In her project Migrant Documents (2011-2012, published in book form in 2013), Tina Enghoff (born 1957) departs from the tradition of documentary photography. Not unlike Klich, she works with a variety of photographic formats. The series is about illegal African immigrants in Denmark. In a plain b/w sequence, she photographs the small bundles of private belongings, left high in the trees of a specific Copenhagen park by the immigrants during daytime. In a conceptually very tight, almost deadpan recording series of color images, she depicts the closets with carefully bundled sleeping mats and blankets in a Christian church night shelter. Again, she documents the blood tests at a private health clinic where illegal immigrants can be treated outside the official Danish health system.
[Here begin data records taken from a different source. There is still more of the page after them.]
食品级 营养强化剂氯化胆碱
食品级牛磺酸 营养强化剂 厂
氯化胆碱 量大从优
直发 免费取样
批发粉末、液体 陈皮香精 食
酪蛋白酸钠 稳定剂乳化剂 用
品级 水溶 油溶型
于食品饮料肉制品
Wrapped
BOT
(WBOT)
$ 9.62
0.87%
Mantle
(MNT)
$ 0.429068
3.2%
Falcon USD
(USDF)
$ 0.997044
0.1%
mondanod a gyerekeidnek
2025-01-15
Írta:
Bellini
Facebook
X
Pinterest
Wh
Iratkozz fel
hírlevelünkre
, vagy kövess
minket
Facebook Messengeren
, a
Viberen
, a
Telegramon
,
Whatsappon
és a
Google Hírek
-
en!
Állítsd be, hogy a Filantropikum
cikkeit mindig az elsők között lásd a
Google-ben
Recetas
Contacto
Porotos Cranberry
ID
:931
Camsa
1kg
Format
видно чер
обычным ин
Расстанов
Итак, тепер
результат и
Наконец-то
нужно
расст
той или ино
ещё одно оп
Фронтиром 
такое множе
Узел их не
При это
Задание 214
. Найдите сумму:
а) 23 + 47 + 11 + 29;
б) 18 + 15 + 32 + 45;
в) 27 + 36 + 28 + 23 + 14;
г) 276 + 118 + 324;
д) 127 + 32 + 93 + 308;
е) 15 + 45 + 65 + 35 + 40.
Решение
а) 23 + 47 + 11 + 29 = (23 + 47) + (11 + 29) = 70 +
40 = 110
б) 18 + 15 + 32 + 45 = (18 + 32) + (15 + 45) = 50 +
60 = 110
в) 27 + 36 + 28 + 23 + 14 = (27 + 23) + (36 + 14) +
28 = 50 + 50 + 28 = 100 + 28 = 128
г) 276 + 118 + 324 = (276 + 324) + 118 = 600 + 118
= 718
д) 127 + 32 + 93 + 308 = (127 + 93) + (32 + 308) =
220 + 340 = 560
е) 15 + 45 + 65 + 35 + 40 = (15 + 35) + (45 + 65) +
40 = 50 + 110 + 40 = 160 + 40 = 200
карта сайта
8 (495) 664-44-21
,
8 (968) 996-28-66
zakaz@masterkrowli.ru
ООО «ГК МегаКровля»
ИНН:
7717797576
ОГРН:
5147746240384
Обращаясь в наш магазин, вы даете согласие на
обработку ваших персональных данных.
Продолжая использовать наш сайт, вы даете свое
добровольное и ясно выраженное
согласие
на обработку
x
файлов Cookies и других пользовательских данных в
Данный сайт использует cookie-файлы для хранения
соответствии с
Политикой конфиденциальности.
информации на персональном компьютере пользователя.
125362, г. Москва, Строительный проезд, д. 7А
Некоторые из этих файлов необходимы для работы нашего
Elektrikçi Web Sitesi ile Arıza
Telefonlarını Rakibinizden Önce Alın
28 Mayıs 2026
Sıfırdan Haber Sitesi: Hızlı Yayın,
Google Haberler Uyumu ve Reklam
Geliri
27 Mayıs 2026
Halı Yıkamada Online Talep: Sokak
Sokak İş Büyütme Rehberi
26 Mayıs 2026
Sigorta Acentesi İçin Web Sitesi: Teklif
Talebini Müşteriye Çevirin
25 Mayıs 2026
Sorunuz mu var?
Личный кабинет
She even includes photos taken by the immigrants themselves at a workshop where she asked them to photograph Copenhagen and turned the images into postcards. These immigrants have no legal documents, and in her work we never see their faces. But in a subtle way, Enghoff’s collection of indices of their everyday life in Copenhagen make us see them as individuals with bodily and emotional needs, like every other human being.
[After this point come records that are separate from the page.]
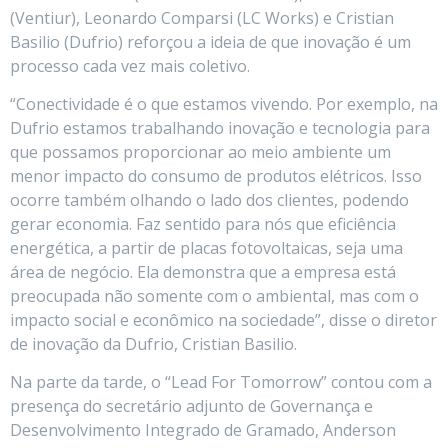
(Ventiur), Leonardo Comparsi (LC Works) e Cristian
Basilio (Dufrio) reforçou a ideia de que inovação é um
processo cada vez mais coletivo.
“Conectividade é o que estamos vivendo. Por exemplo, na
Dufrio estamos trabalhando inovação e tecnologia para
que possamos proporcionar ao meio ambiente um
menor impacto do consumo de produtos elétricos. Isso
ocorre também olhando o lado dos clientes, podendo
gerar economia. Faz sentido para nós que eficiência
energética, a partir de placas fotovoltaicas, seja uma
área de negócio. Ela demonstra que a empresa está
preocupada não somente com o ambiental, mas com o
impacto social e econômico na sociedade”, disse o diretor
de inovação da Dufrio, Cristian Basilio.
Na parte da tarde, o “Lead For Tomorrow” contou com a
presença do secretário adjunto de Governança e
Desenvolvimento Integrado de Gramado, Anderson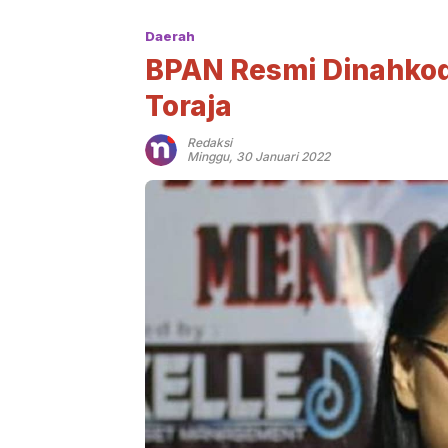
Daerah
BPAN Resmi Dinahkoda
Toraja
Redaksi
Minggu, 30 Januari 2022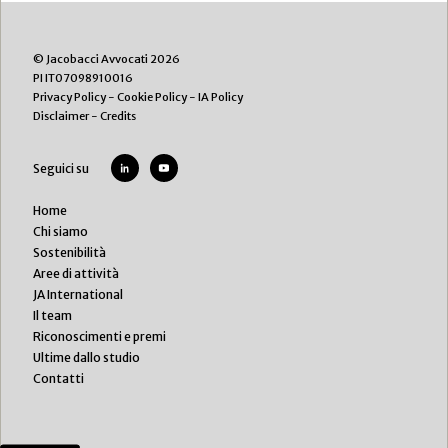
© Jacobacci Avvocati 2026
PI IT07098910016
Privacy Policy
-
Cookie Policy
-
IA Policy
Disclaimer
-
Credits
Seguici su
Home
Chi siamo
Sostenibilità
Aree di attività
JA International
Il team
Riconoscimenti e premi
Ultime dallo studio
Contatti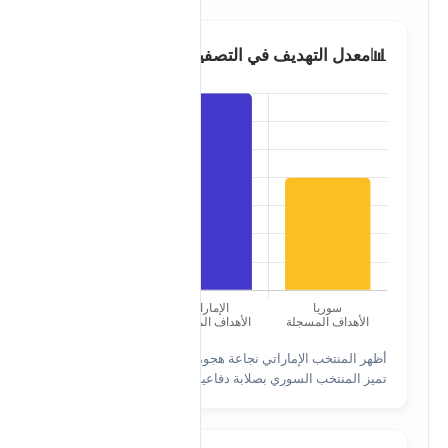
📊
معدل التهديف في التصفيات
أظهر المنتخب الإماراتي نجاعة هجومية أكبر، بينما
تميز المنتخب السوري بصلابة دفاعية واضحة.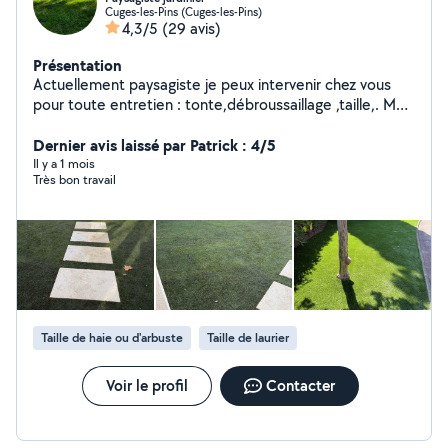
Cuges-les-Pins (Cuges-les-Pins)
4,3/5
(29 avis)
Présentation
Actuellement paysagiste je peux intervenir chez vous
pour toute entretien : tonte,débroussaillage ,taille,. Mais
aussi je fait aussi de la petite création :plantation
réalisation massif,... N'hésitez pas à me contacter quand
Dernier avis laissé par Patrick : 4/5
vous voulez.
Il y a 1 mois
Très bon travail
Taille de haie ou d'arbuste
Taille de laurier
Voir le profil
Contacter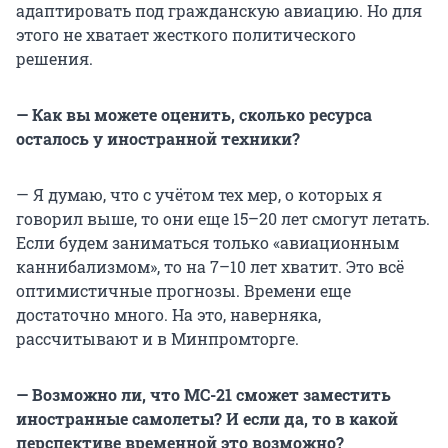
адаптировать под гражданскую авиацию. Но для
этого не хватает жесткого политического
решения.
— Как вы можете оценить, сколько ресурса
осталось у иностранной техники?
— Я думаю, что с учётом тех мер, о которых я
говорил выше, то они еще 15–20 лет смогут летать.
Если будем заниматься только «авиационным
каннибализмом», то на 7–10 лет хватит. Это всё
оптимистичные прогнозы. Времени еще
достаточно много. На это, наверняка,
рассчитывают и в Минпромторге.
— Возможно ли, что МС-21 сможет заместить
иностранные самолеты? И если да, то в какой
перспективе временной это возможно?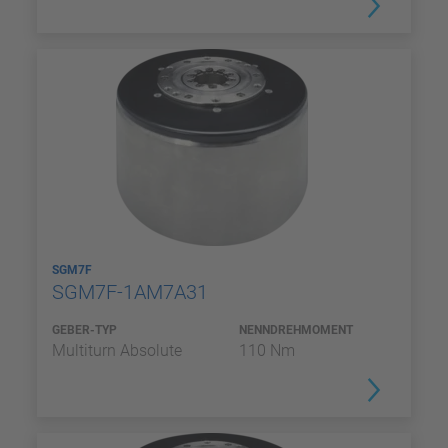
SGM7F
SGM7F-1AM7A31
GEBER-TYP
NENNDREHMOMENT
Multiturn Absolute
110 Nm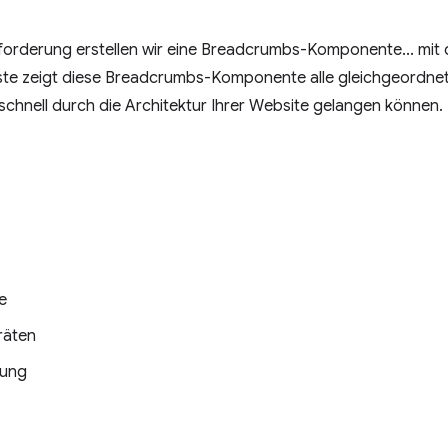
forderung erstellen wir eine Breadcrumbs-Komponente... mit
kliste zeigt diese Breadcrumbs-Komponente alle gleichgeordn
chnell durch die Architektur Ihrer Website gelangen können.
e
räten
gung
Charlotte Haslund-Christensen’s (born 1963) project Who’s Next? from 2013 takes off from the fact that being a gay or transgender person is illegal in 78 countries. Danish legislation has allowed homosexuality since 1930, but homosexuality was first removed from the official health agency's list of mental illnesses in 1981.Transgenderness is still on the list of psychiatric diagnoses. The project consists of staged “mug shots” of Danish so-called LGBT persons photographed with the official equipment of the Copenhagen police. Integrated in the work is a poem by the German priest Martin Niemöller, who in the early 1940s protested against political apathy during the rise of Nazism: “First they came for the communists, and I didn’t speak out because I wasn’t a communist. Then they came for the trade unionists, and I didn’t speak out because I wasn’t a trade unionist. Then they came for the Jews, and I didn’t speak out because I wasn’t a Jew. Then they came for me, and there was no one left to speak out for me”.
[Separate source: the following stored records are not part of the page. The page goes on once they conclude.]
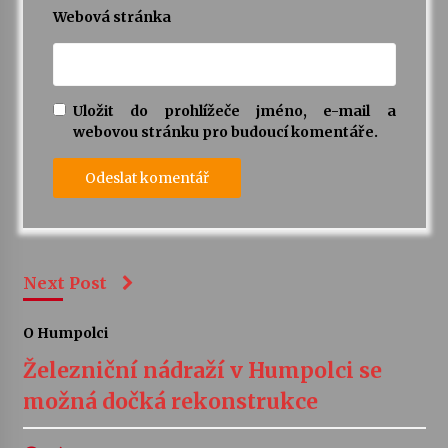
Webová stránka
Uložit do prohlížeče jméno, e-mail a
webovou stránku pro budoucí komentáře.
Next Post
O Humpolci
Železniční nádraží v Humpolci se
možná dočká rekonstrukce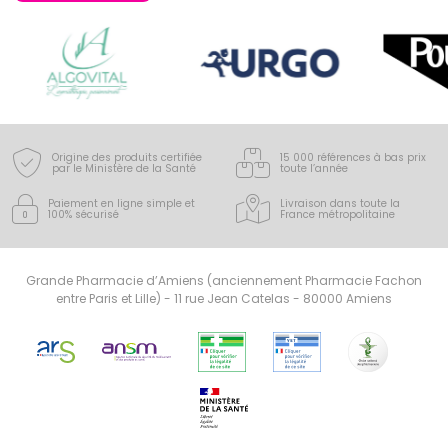
Origine des produits certifiée
15 000 références à bas prix
par le Ministère de la Santé
toute l’année
Paiement en ligne simple
et
Livraison dans toute la
100% sécurisé
France
métropolitaine
Grande Pharmacie d’Amiens (anciennement Pharmacie Fachon
entre Paris et Lille) - 11 rue Jean Catelas - 80000 Amiens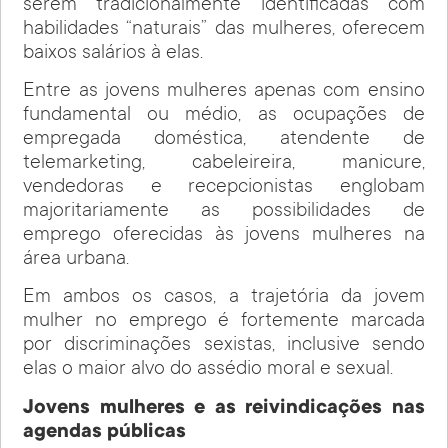
serem tradicionalmente identificadas com
habilidades “naturais” das mulheres, oferecem
baixos salários à elas.
Entre as jovens mulheres apenas com ensino
fundamental ou médio, as ocupações de
empregada doméstica, atendente de
telemarketing, cabeleireira, manicure,
vendedoras e recepcionistas englobam
majoritariamente as possibilidades de
emprego oferecidas às jovens mulheres na
área urbana.
Em ambos os casos, a trajetória da jovem
mulher no emprego é fortemente marcada
por discriminações sexistas, inclusive sendo
elas o maior alvo do assédio moral e sexual.
Jovens mulheres e as reivindicações nas
agendas públicas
Finally, I will present two artists who also work with portrait photography within a political-documentary framing, namely religion. In Strude (2008-09), inspired by classical painted portraiture, Trine Søndergaard (born 1972) portrays young girls dressed in traditional folk costumes at the annual folklore festival at the small island Fanø. The title of the series is taken from the word for the specific “mask” women wear in order to protect themselves from sun and wind on this sandy island. Strude was conceived in a period where the most nationalistic and xenophobic party, The Danish People’s Party, was arguing for the legal prohibition of the niqab. In her series, Søndergaard showed that “niqabs” were also part of a long Danish tradition, thus demonstrating that there is nothing to fear.

Lina Hashim (born 1978) is a Muslim herself. Her parents are from Iraq, and she was born in Kuwait, but her parents fled to Denmark, where she lives today. In No Wind With Hijab (2012-13), she photographed Muslim women’s unveiled hair from behind, allowing us to see a beauty rarely shown to anybody at all. In Unlawful Meetings (2011-14), she spied on young Muslim lovers, who met secretly in public areas or in cars, and documented (faceless) their forbidden meetings using night vision cameras, smartphones or digital cameras equipped with long range telephoto lenses. Hashim’s work does not have an overtly political message but it puts religion under discussion, and both series convey bodily intimacy in a subtle and even ambiguous way.